**WHAT YOU WILL DO**. Below are the records. Transcribe them exactly.

[Collected data entries]
========
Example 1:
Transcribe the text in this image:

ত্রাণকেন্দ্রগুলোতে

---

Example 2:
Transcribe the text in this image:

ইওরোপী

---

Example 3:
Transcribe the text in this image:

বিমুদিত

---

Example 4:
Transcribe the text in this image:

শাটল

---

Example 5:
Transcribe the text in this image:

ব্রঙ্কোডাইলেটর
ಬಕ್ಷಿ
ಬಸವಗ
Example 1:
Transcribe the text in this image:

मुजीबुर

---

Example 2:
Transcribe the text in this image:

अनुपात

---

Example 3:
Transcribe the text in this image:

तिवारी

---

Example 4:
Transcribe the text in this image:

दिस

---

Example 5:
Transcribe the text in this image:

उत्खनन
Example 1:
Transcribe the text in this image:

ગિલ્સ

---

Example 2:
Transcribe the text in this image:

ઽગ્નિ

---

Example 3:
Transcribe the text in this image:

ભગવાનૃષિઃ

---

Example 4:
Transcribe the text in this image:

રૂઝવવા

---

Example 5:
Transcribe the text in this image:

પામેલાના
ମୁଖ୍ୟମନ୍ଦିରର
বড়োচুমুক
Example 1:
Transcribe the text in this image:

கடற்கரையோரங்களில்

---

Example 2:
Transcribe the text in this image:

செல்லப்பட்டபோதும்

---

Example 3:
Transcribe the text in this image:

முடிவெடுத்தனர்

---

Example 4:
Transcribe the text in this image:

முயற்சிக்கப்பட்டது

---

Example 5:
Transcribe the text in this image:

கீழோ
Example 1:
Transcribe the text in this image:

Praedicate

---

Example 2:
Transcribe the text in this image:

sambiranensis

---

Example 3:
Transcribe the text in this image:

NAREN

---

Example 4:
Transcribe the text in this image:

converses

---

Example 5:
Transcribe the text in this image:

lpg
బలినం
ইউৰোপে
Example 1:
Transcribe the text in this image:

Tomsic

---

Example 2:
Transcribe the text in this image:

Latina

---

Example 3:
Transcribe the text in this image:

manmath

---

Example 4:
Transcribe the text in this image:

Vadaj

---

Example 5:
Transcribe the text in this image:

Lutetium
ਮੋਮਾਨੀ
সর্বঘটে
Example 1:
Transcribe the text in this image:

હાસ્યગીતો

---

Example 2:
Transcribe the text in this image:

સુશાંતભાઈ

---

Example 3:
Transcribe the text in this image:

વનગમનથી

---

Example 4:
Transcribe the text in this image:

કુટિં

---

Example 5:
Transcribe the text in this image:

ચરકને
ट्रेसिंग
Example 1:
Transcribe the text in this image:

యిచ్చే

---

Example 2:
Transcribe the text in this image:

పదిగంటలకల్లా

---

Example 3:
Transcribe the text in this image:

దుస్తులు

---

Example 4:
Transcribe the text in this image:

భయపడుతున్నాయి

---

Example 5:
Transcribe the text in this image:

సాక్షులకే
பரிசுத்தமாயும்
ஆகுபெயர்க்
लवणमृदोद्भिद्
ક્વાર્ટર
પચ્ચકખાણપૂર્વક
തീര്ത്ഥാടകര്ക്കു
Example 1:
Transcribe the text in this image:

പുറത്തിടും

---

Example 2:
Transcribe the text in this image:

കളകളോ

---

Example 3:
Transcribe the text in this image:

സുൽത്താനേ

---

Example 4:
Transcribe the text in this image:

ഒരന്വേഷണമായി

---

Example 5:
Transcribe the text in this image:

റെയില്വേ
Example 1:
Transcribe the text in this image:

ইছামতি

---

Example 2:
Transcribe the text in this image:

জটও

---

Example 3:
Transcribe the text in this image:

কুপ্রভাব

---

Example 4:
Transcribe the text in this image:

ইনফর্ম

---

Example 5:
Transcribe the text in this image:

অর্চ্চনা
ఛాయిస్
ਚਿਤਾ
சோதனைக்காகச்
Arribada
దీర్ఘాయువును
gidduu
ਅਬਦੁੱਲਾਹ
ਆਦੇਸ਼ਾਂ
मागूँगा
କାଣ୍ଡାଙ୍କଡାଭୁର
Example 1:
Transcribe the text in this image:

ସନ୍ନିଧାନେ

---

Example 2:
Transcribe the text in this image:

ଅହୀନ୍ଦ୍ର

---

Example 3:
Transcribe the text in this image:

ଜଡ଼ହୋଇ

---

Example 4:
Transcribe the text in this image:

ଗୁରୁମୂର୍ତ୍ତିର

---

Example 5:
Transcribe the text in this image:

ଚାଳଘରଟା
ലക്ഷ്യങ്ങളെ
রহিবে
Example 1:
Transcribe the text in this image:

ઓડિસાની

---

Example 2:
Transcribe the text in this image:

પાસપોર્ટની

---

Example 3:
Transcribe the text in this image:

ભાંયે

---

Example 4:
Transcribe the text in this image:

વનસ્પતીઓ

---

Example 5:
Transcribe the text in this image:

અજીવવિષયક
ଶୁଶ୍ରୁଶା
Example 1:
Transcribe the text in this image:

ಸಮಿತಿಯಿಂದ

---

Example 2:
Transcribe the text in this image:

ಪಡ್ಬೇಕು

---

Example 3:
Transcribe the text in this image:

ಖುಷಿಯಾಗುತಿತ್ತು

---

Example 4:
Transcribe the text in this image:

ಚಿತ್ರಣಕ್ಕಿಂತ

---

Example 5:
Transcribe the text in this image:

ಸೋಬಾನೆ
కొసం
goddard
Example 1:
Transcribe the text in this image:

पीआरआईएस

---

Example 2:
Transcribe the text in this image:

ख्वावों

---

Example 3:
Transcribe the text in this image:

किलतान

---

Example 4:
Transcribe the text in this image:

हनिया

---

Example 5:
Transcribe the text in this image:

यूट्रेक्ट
========
**SOLUTION TO THE PROBLEM**.
Example 1:
Transcribe the text in this image:

ত্রাণকেন্দ্রগুলোতে

---

Example 2:
Transcribe the text in this image:

ইওরোপী

---

Example 3:
Transcribe the text in this image:

বিমুদিত

---

Example 4:
Transcribe the text in this image:

শাটল

---

Example 5:
Transcribe the text in this image:

ব্রঙ্কোডাইলেটর
ಬಕ್ಷಿ
ಬಸವಗ
Example 1:
Transcribe the text in this image:

मुजीबुर

---

Example 2:
Transcribe the text in this image:

अनुपात

---

Example 3:
Transcribe the text in this image:

तिवारी

---

Example 4:
Transcribe the text in this image:

दिस

---

Example 5:
Transcribe the text in this image:

उत्खनन
Example 1:
Transcribe the text in this image:

ગિલ્સ

---

Example 2:
Transcribe the text in this image:

ઽગ્નિ

---

Example 3:
Transcribe the text in this image:

ભગવાનૃષિઃ

---

Example 4:
Transcribe the text in this image:

રૂઝવવા

---

Example 5:
Transcribe the text in this image:

પામેલાના
ମୁଖ୍ୟମନ୍ଦିରର
বড়োচুমুক
Example 1:
Transcribe the text in this image:

கடற்கரையோரங்களில்

---

Example 2:
Transcribe the text in this image:

செல்லப்பட்டபோதும்

---

Example 3:
Transcribe the text in this image:

முடிவெடுத்தனர்

---

Example 4:
Transcribe the text in this image:

முயற்சிக்கப்பட்டது

---

Example 5:
Transcribe the text in this image:

கீழோ
Example 1:
Transcribe the text in this image:

Praedicate

---

Example 2:
Transcribe the text in this image:

sambiranensis

---

Example 3:
Transcribe the text in this image:

NAREN

---

Example 4:
Transcribe the text in this image:

converses

---

Example 5:
Transcribe the text in this image:

lpg
బలినం
ইউৰোপে
Example 1:
Transcribe the text in this image:

Tomsic

---

Example 2:
Transcribe the text in this image:

Latina

---

Example 3:
Transcribe the text in this image:

manmath

---

Example 4:
Transcribe the text in this image:

Vadaj

---

Example 5:
Transcribe the text in this image:

Lutetium
ਮੋਮਾਨੀ
সর্বঘটে
Example 1:
Transcribe the text in this image:

હાસ્યગીતો

---

Example 2:
Transcribe the text in this image:

સુશાંતભાઈ

---

Example 3:
Transcribe the text in this image:

વનગમનથી

---

Example 4:
Transcribe the text in this image:

કુટિં

---

Example 5:
Transcribe the text in this image:

ચરકને
ट्रेसिंग
Example 1:
Transcribe the text in this image:

యిచ్చే

---

Example 2:
Transcribe the text in this image:

పదిగంటలకల్లా

---

Example 3:
Transcribe the text in this image:

దుస్తులు

---

Example 4:
Transcribe the text in this image:

భయపడుతున్నాయి

---

Example 5:
Transcribe the text in this image:

సాక్షులకే
பரிசுத்தமாயும்
ஆகுபெயர்க்
लवणमृदोद्भिद्
ક્વાર્ટર
પચ્ચકખાણપૂર્વક
തീര്ത്ഥാടകര്ക്കു
Example 1:
Transcribe the text in this image:

പുറത്തിടും

---

Example 2:
Transcribe the text in this image:

കളകളോ

---

Example 3:
Transcribe the text in this image:

സുൽത്താനേ

---

Example 4:
Transcribe the text in this image:

ഒരന്വേഷണമായി

---

Example 5:
Transcribe the text in this image:

റെയില്വേ
Example 1:
Transcribe the text in this image:

ইছামতি

---

Example 2:
Transcribe the text in this image:

জটও

---

Example 3:
Transcribe the text in this image:

কুপ্রভাব

---

Example 4:
Transcribe the text in this image:

ইনফর্ম

---

Example 5:
Transcribe the text in this image:

অর্চ্চনা
ఛాయిస్
ਚਿਤਾ
சோதனைக்காகச்
Arribada
దీర్ఘాయువును
gidduu
ਅਬਦੁੱਲਾਹ
ਆਦੇਸ਼ਾਂ
मागूँगा
କାଣ୍ଡାଙ୍କଡାଭୁର
Example 1:
Transcribe the text in this image:

ସନ୍ନିଧାନେ

---

Example 2:
Transcribe the text in this image:

ଅହୀନ୍ଦ୍ର

---

Example 3:
Transcribe the text in this image:

ଜଡ଼ହୋଇ

---

Example 4:
Transcribe the text in this image:

ଗୁରୁମୂର୍ତ୍ତିର

---

Example 5:
Transcribe the text in this image:

ଚାଳଘରଟା
ലക്ഷ്യങ്ങളെ
রহিবে
Example 1:
Transcribe the text in this image:

ઓડિસાની

---

Example 2:
Transcribe the text in this image:

પાસપોર્ટની

---

Example 3:
Transcribe the text in this image:

ભાંયે

---

Example 4:
Transcribe the text in this image:

વનસ્પતીઓ

---

Example 5:
Transcribe the text in this image:

અજીવવિષયક
ଶୁଶ୍ରୁଶା
Example 1:
Transcribe the text in this image:

ಸಮಿತಿಯಿಂದ

---

Example 2:
Transcribe the text in this image:

ಪಡ್ಬೇಕು

---

Example 3:
Transcribe the text in this image:

ಖುಷಿಯಾಗುತಿತ್ತು

---

Example 4:
Transcribe the text in this image:

ಚಿತ್ರಣಕ್ಕಿಂತ

---

Example 5:
Transcribe the text in this image:

ಸೋಬಾನೆ
కొసం
goddard
Example 1:
Transcribe the text in this image:

पीआरआईएस

---

Example 2:
Transcribe the text in this image:

ख्वावों

---

Example 3:
Transcribe the text in this image:

किलतान

---

Example 4:
Transcribe the text in this image:

हनिया

---

Example 5:
Transcribe the text in this image:

यूट्रेक्ट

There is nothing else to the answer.